What does this mean for the credibility of the International Criminal Court? Liberals remain obsessed with the United Nations and other international institutions as the sole repositories of moral authority. We are told that democratic governments--especially the United States, whose "international image" suffered under George W. Bush--lack the standing to challenge even the worst despots. The Washington Post's Colum Lynch summed up this attitude nicely, if unconsciously, in an interview on PBS's Newshour. He was asked whether the United States could press for Bashir's arrest: "It doesn't have the moral high ground to do that," he said, "because it's not a member of the court."

Allow the words to linger: It doesn't have the moral high ground because it's not a member of the court. Here is a presumption posing as an argument. Why should the International Criminal Court, a creature of the diplomatic delusions of European elites, represent the summit of moral wisdom on the world stage? Its judges are not subject to democratic checks and balances. It has yet to secure a successful prosecution. Even the court's supporters admit it has weak oversight provisions. Given its status as a U.N. body, the ICC risks being politicized and turned into a megaphone to excoriate U.S. foreign policy--the fate of the now discredited U.N. Human Rights Council.

There may be ways to prevent these unhappy outcomes for the ICC, but it's worth asking why there isn't an African solution to an African problem, especially the problem of genocide. This latest crisis in Sudan is also a religious crisis--a spiritual struggle within Islam. Most of the news reports this week somehow failed to mention it, but near the center of Sudan's heart of darkness is a violent strain of Islamist ideology. The conflict in Sudan is extremely complex, of course, involving a toxic mix of ethnic, tribal, racial, religious and economic motives. Rebel groups, mostly non-Arab, have felt marginalized from the nation's economic resources. Abuses against civilians have been committed by virtually all sides.

Yet there is little debate that the ideology of the Khartoum government--an Arab regime devoted to the violent imposition of Islamic law--has been a driving force behind the atrocities. It is not only the government that must be confronted, but its political theology.

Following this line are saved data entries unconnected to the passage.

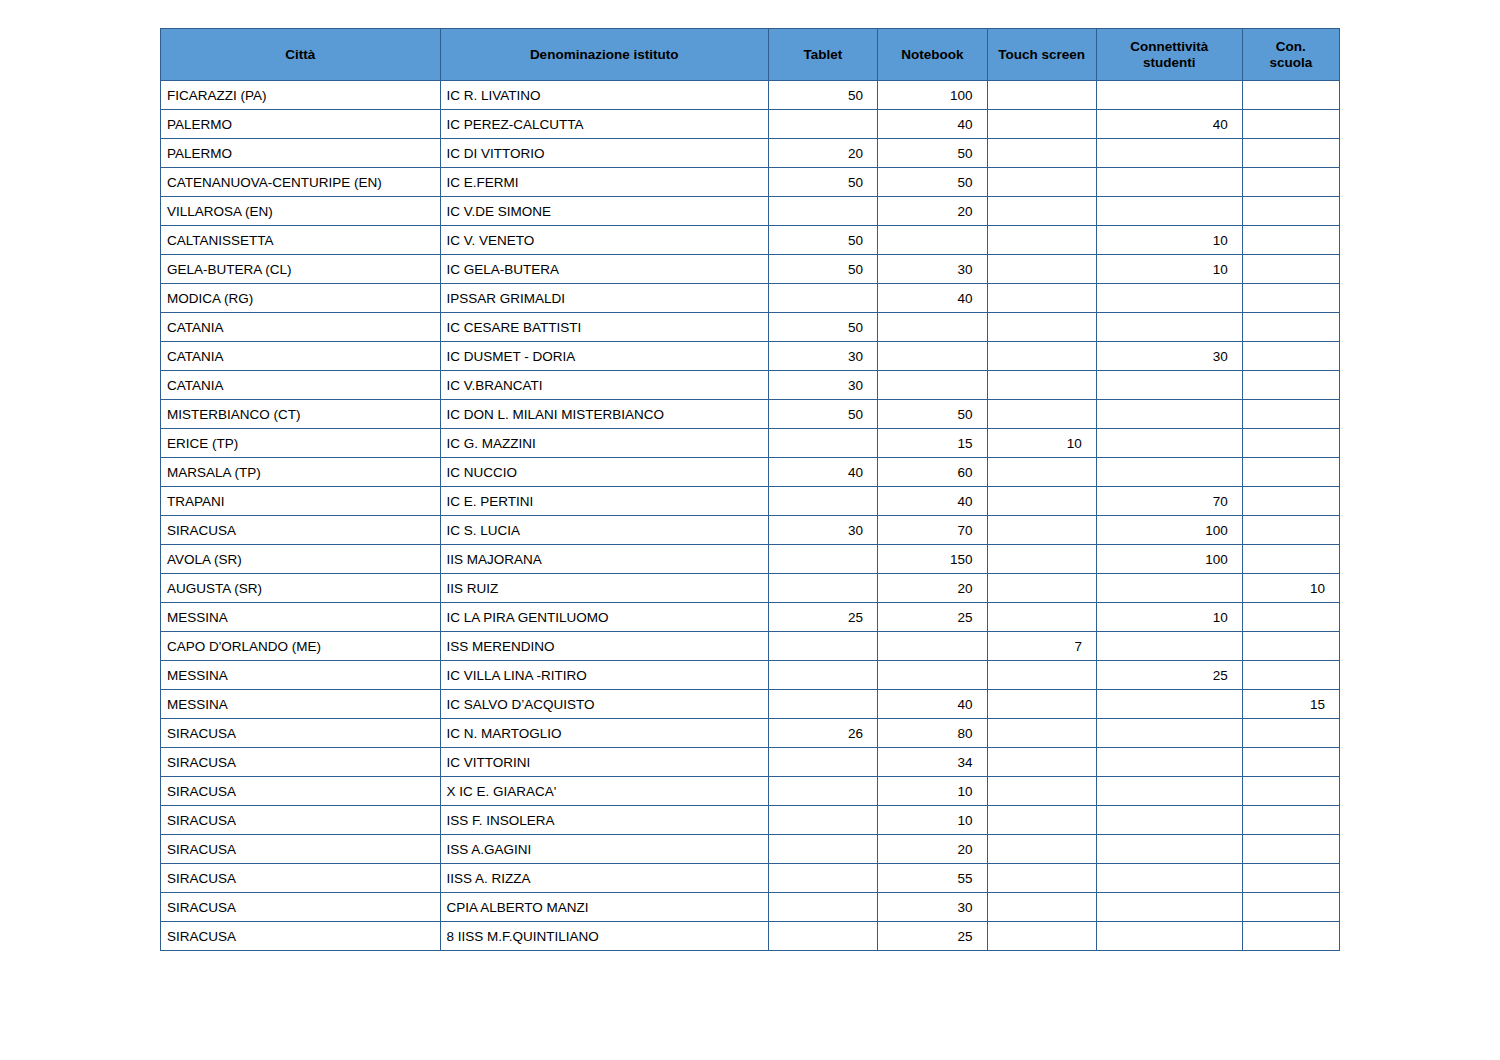| Città | Denominazione istituto | Tablet | Notebook | Touch screen | Connettività studenti | Con. scuola |
| --- | --- | --- | --- | --- | --- | --- |
| FICARAZZI (PA) | IC R. LIVATINO | 50 | 100 | | | |
| PALERMO | IC PEREZ-CALCUTTA | | 40 | | 40 | |
| PALERMO | IC DI VITTORIO | 20 | 50 | | | |
| CATENANUOVA-CENTURIPE (EN) | IC E.FERMI | 50 | 50 | | | |
| VILLAROSA (EN) | IC V.DE SIMONE | | 20 | | | |
| CALTANISSETTA | IC V. VENETO | 50 | | | 10 | |
| GELA-BUTERA (CL) | IC GELA-BUTERA | 50 | 30 | | 10 | |
| MODICA (RG) | IPSSAR GRIMALDI | | 40 | | | |
| CATANIA | IC CESARE BATTISTI | 50 | | | | |
| CATANIA | IC DUSMET - DORIA | 30 | | | 30 | |
| CATANIA | IC V.BRANCATI | 30 | | | | |
| MISTERBIANCO (CT) | IC DON L. MILANI MISTERBIANCO | 50 | 50 | | | |
| ERICE (TP) | IC G. MAZZINI | | 15 | 10 | | |
| MARSALA (TP) | IC NUCCIO | 40 | 60 | | | |
| TRAPANI | IC E. PERTINI | | 40 | | 70 | |
| SIRACUSA | IC S. LUCIA | 30 | 70 | | 100 | |
| AVOLA (SR) | IIS MAJORANA | | 150 | | 100 | |
| AUGUSTA (SR) | IIS RUIZ | | 20 | | | 10 |
| MESSINA | IC LA PIRA GENTILUOMO | 25 | 25 | | 10 | |
| CAPO D'ORLANDO (ME) | ISS MERENDINO | | | 7 | | |
| MESSINA | IC VILLA LINA -RITIRO | | | | 25 | |
| MESSINA | IC SALVO D’ACQUISTO | | 40 | | | 15 |
| SIRACUSA | IC N. MARTOGLIO | 26 | 80 | | | |
| SIRACUSA | IC VITTORINI | | 34 | | | |
| SIRACUSA | X IC E. GIARACA' | | 10 | | | |
| SIRACUSA | ISS F. INSOLERA | | 10 | | | |
| SIRACUSA | ISS A.GAGINI | | 20 | | | |
| SIRACUSA | IISS A. RIZZA | | 55 | | | |
| SIRACUSA | CPIA ALBERTO MANZI | | 30 | | | |
| SIRACUSA | 8 IISS M.F.QUINTILIANO | | 25 | | | |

It is not yet clear that the Obama administration, still finding its foreign policy footing, is prepared for this challenge. When asked at a press conference this week whether the United States would arrest Bashir if he entered the country (to attend a meeting at the United Nations, for example), State Department spokesman Gordon Duguid dodged the question. "Let's ask the lawyers to get us an answer on this so we are not speculating." So much for moral clarity. It will require better answers than that if, as the administration claims, the promotion of human rights is to be "central" to U.S. foreign policy. "I am looking for results," Secretary of State Hillary Clinton said at a State Department event last month. "I am looking for changes that actually improve the lives of the greatest number of people."

If saving and improving lives is the goal in Sudan, then the Obama administration will need to look beyond the International Criminal Court, and look quickly.

Joseph Loconte is a senior research fellow at the King's College in New York City and a frequent contributor to the THE WEEKLY STANDARD Online.